Das Landgericht hat Prozess gegen Bergheimer Eltern, die ihre Tochter fast verhungern ließen, vertagt. Die Anwältin der beiden fehlte unentschuldigt.
RevisionProzess um fast verhungerte Alina aus Bergheim vertagt – Anwältin fehlte
Geplant war, die Einlassungen der beiden Angeklagten zu hören. Doch dann war erstmal Geduld gefragt beim Prozess gegen eine 27 Jahre alte Frau und ihren ehemaligen Lebenspartner (26) am Landgericht Köln. Das Paar hatte die Tochter der 27-Jährigen 2021 fast hätten verhungern lassen. Der zweite Verhandlungstag am Montag, der für 9.15 Uhr terminiert war, wurde zunächst wegen des unentschuldigten Fehlens der Verteidigerin des 26-Jährigen auf 10.30 Uhr vertagt.
Dann, als die Anwältin immer noch nicht erschienen war, hieß es, es solle um 12 Uhr verhandelt werden. Um 12.20 Uhr bekam die Protokollführerin in dem Verfahren den Auftrag, die beiden inhaftierten Angeklagten aus dem hauseigenen Gefängnis in den Saal vorführen zu lassen. Während die 27-Jährige neben ihrem Verteidiger Platz nahm, saß der 26-Jährige allein auf der Anklagebank.
Per Fax meldete sich die Anwältin krank
Der Vorsitzende Richter der 5. Großen Strafkammer am Landgericht, Peter Koerfers, unterrichtete Prozessbeteiligte und Publikum darüber, dass es dem Gericht nicht gelungen sei, Kontakt zu der Anwältin des 26-Jährigen aufzunehmen. Anrufe auf dem Festnetzanschluss ihres Büros träfen auf einen Anrufbeantworter. Eine mobile Nummer sei dem Gericht nicht bekannt. Auch auf der Homepage sei man diesbezüglich nicht fündig geworden, berichtete Koerfers.
Recherchen hätten aber ergeben, dass sich die Anwältin am frühen Montagmorgen krank und verhandlungsunfähig gemeldet habe – allerdings an die allgemeine Faxnummer des Gerichts. Bis von da etwas in der Geschäftsstelle einer Strafkammer ankommt, dauert es. Ein Attest habe die Anwältin nicht beigefügt, weshalb die Kammer das Fehlen zunächst auch weiter als unentschuldigt wertete.
Mädchen aus Bergheim war nur noch „Haut und Knochen“
Die Angeklagten waren im Mai 2021 vom Kölner Landgericht wegen versuchten Mordes in Tateinheit mit Misshandlung einer Schutzbefohlenen zu langjährigen Haftstrafen verurteilt worden. Als die Tochter im August 2021 vom Jugendamt in Obhut genommen und in ein Krankenhaus gebracht worden war, habe das damals fünf Jahre alte Mädchen bei einer Körpergröße von knapp einem Meter noch acht Kilogramm gewogen, heißt es in der Urteilsbegründung. Das Gericht sprach damals davon, das Mädchen sei nur noch „Haut und Knochen“ gewesen. Laut Urteil war das Mädchen von dem Paar in der gemeinsamen Wohnung in Bergheim in einem abgedunkelten und nicht belüfteten Zimmer „gehalten“ worden.
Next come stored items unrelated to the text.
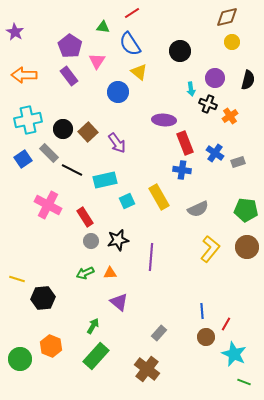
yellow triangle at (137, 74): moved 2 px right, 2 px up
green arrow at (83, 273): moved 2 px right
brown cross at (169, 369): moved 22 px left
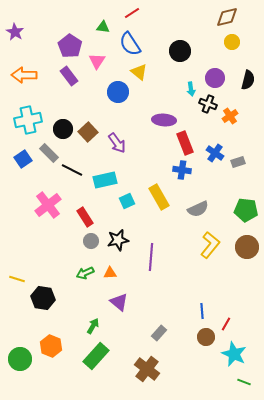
pink cross at (48, 205): rotated 24 degrees clockwise
yellow L-shape at (210, 249): moved 4 px up
black hexagon at (43, 298): rotated 15 degrees clockwise
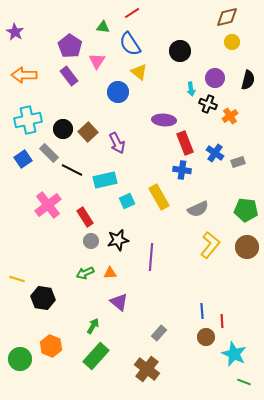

Der Mann, der nicht leiblicher Vater des Kindes ist, ist als Mittäter zu sieben Jahren, die Mutter zu neun Jahren Haft verurteilt worden. Das Urteil ist vom Bundesgerichtshof aber zum Teil aufgehoben und zur Neuverhandlung ans Landgericht zurückverwiesen worden. Zwar sah auch der BGH versuchten Mord durch „grausame Tatbegehung“ als erwiesen an. Eine Verdeckungsabsicht als zweites Mordmerkmal, die die ursprüngliche Kammer strafschärfend gewertet hatte, war für die Karlsruher Richter hingegen nicht zweifelsfrei erwiesen.
Der Prozess wird am 25. Oktober fortgesetzt. Dann sollen laut Planung der Kammer unter anderem die Angeklagten gehört werden.